Well, okay, you say to yourself. It's easy to see why a forty-year-old camel-driver somewhere in Egypt might have different attitudes towards cooperation, fairness, or, well, camels, than a teen in California who hopes to develop a therapy app for the Blackberry. But can't experiments correct for this difference?

Alas, the differences reported in BBS went beyond the easily predicable, writes Jones. People in cultures world-wide conceptualize differently than WEIRD subjects do. They not only give more weight to circumstances ("his camel was giving him trouble") than temperament ("he has a short fuse"), their processes of inductive reasoning are more wholistic. Other cultures place less value on individual choice; they construct and value self-esteem differently than WEIRD undergraduate psych majors. Most remarkably, they even perceive certain optical illusions differently than WEIRD subjects do. (see diagram).(3)

muller-lyer illusion

not every culture perceives the muller-lyer illusion illusion.

These are not trivial differences. If we can no longer continue to assume that studying any one group or cluster of people can yield reliable information about our species, a great many experimental studies are up for a revision, including not only some seemingly sturdy developmental and theraputic theories and a good many of evolutionary psychology's fanciful suppositions and extrapolations, but also the work of neurobiologists and cognitive neuroscientists.

Because change is difficult and convenience a powerful factor in how things get done, understanding WEIRD undergraduate sample biases will probably have less of an impact on experimental design or reporting than it should, at least in the short term.
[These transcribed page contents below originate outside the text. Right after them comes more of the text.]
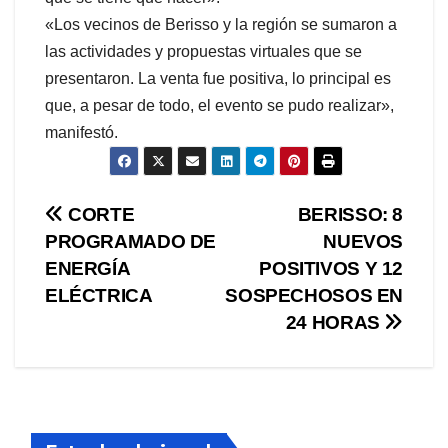
«Los vecinos de Berisso y la región se sumaron a
las actividades y propuestas virtuales que se
presentaron. La venta fue positiva, lo principal es
que, a pesar de todo, el evento se pudo realizar»,
manifestó.
Navegación
CORTE
BERISSO: 8
PROGRAMADO DE
NUEVOS
de
ENERGÍA
POSITIVOS Y 12
entradas
ELÉCTRICA
SOSPECHOSOS EN
24 HORAS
For now, greater transparency about subject recruitment and the conditional value of results would be a small step in the right direction, but it's at best a stopgap. As Arnett ironically suggested, Journals whose published research doesn't acknowlege human diversity won't want to rename their publications things like "Journal of the Personality and Social Psychology of American Undergraduate Introductory Psychology Students."

Traditionally, different groups of people react in different ways when accepted wisdom is undermined: those with a stake in the status quo tend to get defensive or dismissive, the way the Church eventually did with Copernicus. Of those who embrace unsettling findings, the shell-shocked tend to misinterpret or exaggerate the importance of new information; aesthetes use paradigm shifts as inspiration for artistic creations; and true scientists are supposed to incorporate new information into some revised version of their practice and narratives.But personally, when I learn that half the things I thought I knew about human behavior are ripe for revision, I just get giddy. Whooooooo....

______________

NOTES

(1) Books:

Nudge -- Improving Decidions About Health, Wealth and Happiness, by Richard H. Thaler and Cass R. Sunstein, Yale U Press, 2008

Switch ---How to Change Things When Change Is Hard, by Chip and Dan Heath, Random House 2011

Willpower -- Recovering the Greatest Human Resource, by Roy F. Baumeister & John Tierney, The Penguin Press 2011

The Compass of Pleasure: How Our Brains Make Fatty Foods, Orgasm, Exercise, Marijuana, Generosity, Vodka, Learning, and Gambling Feel So Good, David J. Linden, Viking Adult, 2011

(2) [Behavioral and Brain Sciences (BBS) 2010, 33: 61-83, Copyright © Cambridge University Press 2010 DOI: 10.1017/S0140525X0999152X Published online: 15 June 2010

(3) Diagram adapted by Science Magazine, op. cit., from M. Segall, et. al. ---The Influence of Culture on Visual Perception, the Bobbs Marrill Co. 1966.